- _SHORT EXERCISE 1_:
Transcribe the records from their beginning up to and including the line containing "edge [color=steelblue1 dir=back", and omit the pictures.

** start SOURCE PASSAGE **

An Unmade update – more subscribers, more listeners, more jetlag

Welcome to Unmade, written on what I would hesitantly describe as a springlike day in the UK, while you were sleeping on Wednesday morning.
Happy National Artichoke Hearts day.
Today’s writing soundtrack: Kate Bush – The Whole Story.
Today’s edition is for subscribers to Unmade’s paying tier. Everyone else will hit a paywall a little further down.
I promised when we launched Unmade last August that I would keep you up to date on our progress. It would be a wasted opportunity to run a publishing experiment in the media world and not share the journey.
It’s time for our first update of 2022. I’ll be sharing numbers on our progress with subscribers to our main email, and to the paid tier. I’ll also be offering some data on how our podcast is progressing.
Before we get to the paywall, I’ll also mention that we’ve just introduced a seven day free trial for those who want try before committing.
If you do choose to subscribe to Unmade, you’ll get more than the warm feelings of supporting independent journalism. You’ll also get access to subscriber-only analysis, subscriber-only podcast episodes and discounted access to future Unmade live events. We also have a further subscriber-only initiative which we will share soon.
So how are we travelling since our last update on November 29?
Overall, we’re going quite well. We’ve got twice the overall number of subscribers we had then, and about a third more paying readers. We’ve also doubled our staff. Now there are two of us.
Back then we had 2,725 in the overall database. Now the number is 5,959.
The chart looks spectacularly exponential when it goes as far back as the point in August 2020 when I began to experiment with Unmade’s predecessor on the Substack platform, Fifth Day. As you’ll see, it was only when I left Mumbrella and rebooted Fifth Day as Unmade that things began to get moving properly.

Charted over the last 90 days, you can see a less spectacular (but still satisfying) angle of expansion, with steady growth except for during the Christmas shutdown, and a bit of a jump when we shared the news of Damian Francis joining me as managing partner.

Meanwhile, paying subscriptions have been – as we expected – more of a slog since we switched them on at the end of September.
We currently have 232 paying subscribers, up from 154 in our last update. We appreciate every one of you.
In revenue terms, if every one of those 232 was paying the headline subscription fee of $650, we’d already be well on the way. Assuming no churn, that would amount to annual revenue of about $150,000.
However, as you may recall, we ran a couple of quite generous offers to sign up our first paying readers. So as we stand, the real gross annualised revenue number is US$29,175.

If it weren’t for the fact that Substack is helping to subsidise our first year through the Substack Pro program, I’d be nervous.
However, the long runway given to us by the Substack support means that we’ve been able to play a long game. We’re only slowly increasing the number of posts limited to paying subscribers.
One reason for that is that while journalists on the Substack Pro program are asked not to take advertising for the first year, we can see a time when that will be another revenue stream.
Philosophically, although I’m attracted to the long term certainty that subscribers offer, I don’t think that advertising is a dirty word either. If there’s a downside to mainstream media’s evolution from advertising to subscriptions, it’s been the tendency to incentivise polarised content when you’re publishing to keep a narrow interest group engaged.
Admittedly, it’s not quite the same situation in business publishing, where the central challenge is in delivering sufficient value to the audience so they decide it’s worth renewing their subscription.

** end SOURCE PASSAGE **

- _SHORT EXERCISE 2_:
According to the Unmade update, how many paying subscribers does Unmade currently have?

** start DATA SHOWN **

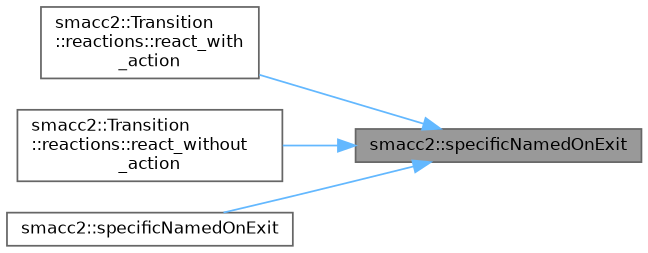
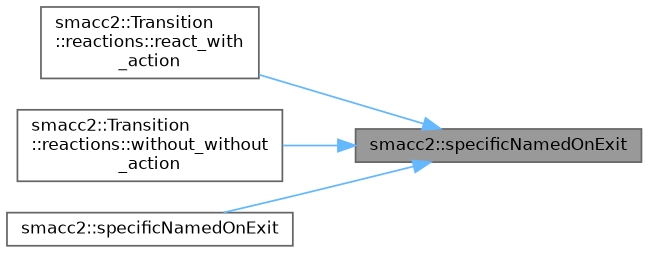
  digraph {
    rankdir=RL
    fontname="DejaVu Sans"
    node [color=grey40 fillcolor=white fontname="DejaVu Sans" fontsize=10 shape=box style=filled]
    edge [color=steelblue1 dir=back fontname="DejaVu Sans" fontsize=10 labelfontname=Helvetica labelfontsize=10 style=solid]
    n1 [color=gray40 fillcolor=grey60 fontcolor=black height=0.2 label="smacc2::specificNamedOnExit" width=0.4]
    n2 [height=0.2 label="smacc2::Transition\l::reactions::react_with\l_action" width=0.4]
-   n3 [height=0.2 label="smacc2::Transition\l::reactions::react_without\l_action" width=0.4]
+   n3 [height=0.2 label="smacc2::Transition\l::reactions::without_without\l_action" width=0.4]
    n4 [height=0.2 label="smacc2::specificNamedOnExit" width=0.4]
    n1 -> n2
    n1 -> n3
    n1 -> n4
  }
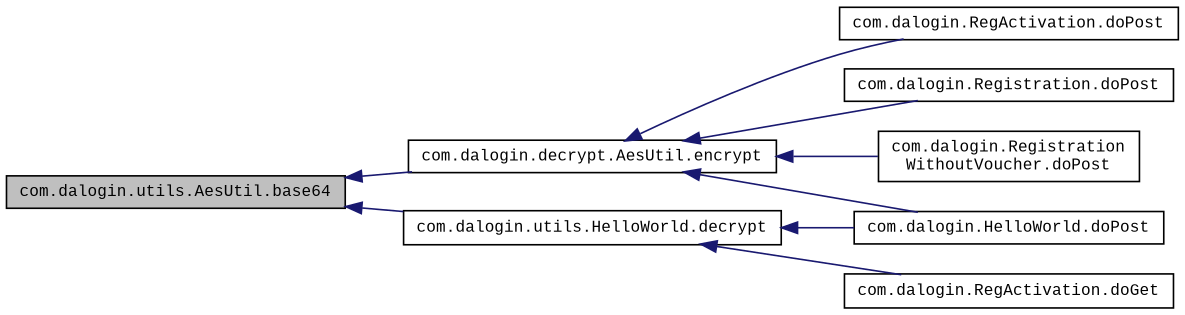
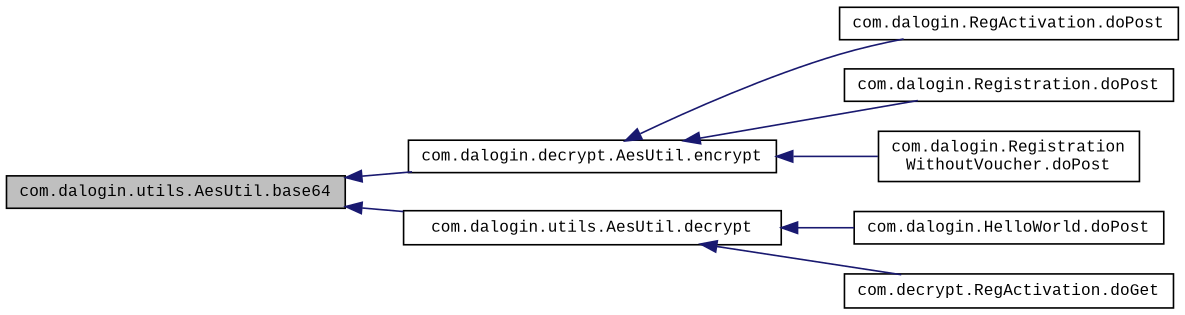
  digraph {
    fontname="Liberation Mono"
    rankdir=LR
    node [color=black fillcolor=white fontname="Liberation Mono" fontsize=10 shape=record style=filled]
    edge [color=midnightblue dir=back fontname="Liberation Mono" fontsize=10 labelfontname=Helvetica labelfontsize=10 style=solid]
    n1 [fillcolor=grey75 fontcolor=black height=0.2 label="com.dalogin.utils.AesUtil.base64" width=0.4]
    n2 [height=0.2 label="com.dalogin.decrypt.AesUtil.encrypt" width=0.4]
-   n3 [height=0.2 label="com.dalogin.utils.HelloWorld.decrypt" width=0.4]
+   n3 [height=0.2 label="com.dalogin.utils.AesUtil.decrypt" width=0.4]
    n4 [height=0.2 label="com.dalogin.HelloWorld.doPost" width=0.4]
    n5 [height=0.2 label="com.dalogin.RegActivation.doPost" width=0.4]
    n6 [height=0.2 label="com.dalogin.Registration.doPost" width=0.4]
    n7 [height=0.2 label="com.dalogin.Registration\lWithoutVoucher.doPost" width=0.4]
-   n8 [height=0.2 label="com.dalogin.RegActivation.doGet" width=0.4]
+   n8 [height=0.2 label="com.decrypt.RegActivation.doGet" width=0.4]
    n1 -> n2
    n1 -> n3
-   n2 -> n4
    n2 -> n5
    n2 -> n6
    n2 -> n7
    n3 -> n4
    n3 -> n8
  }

** end DATA SHOWN **

- _RIGHT ANSWER 1_:
  digraph {
    rankdir=RL
    fontname="DejaVu Sans"
    node [color=grey40 fillcolor=white fontname="DejaVu Sans" fontsize=10 shape=box style=filled]
    edge [color=steelblue1 dir=back fontname="DejaVu Sans" fontsize=10 labelfontname=Helvetica labelfontsize=10 style=solid]

- _RIGHT ANSWER 2_:
232 paying subscribers.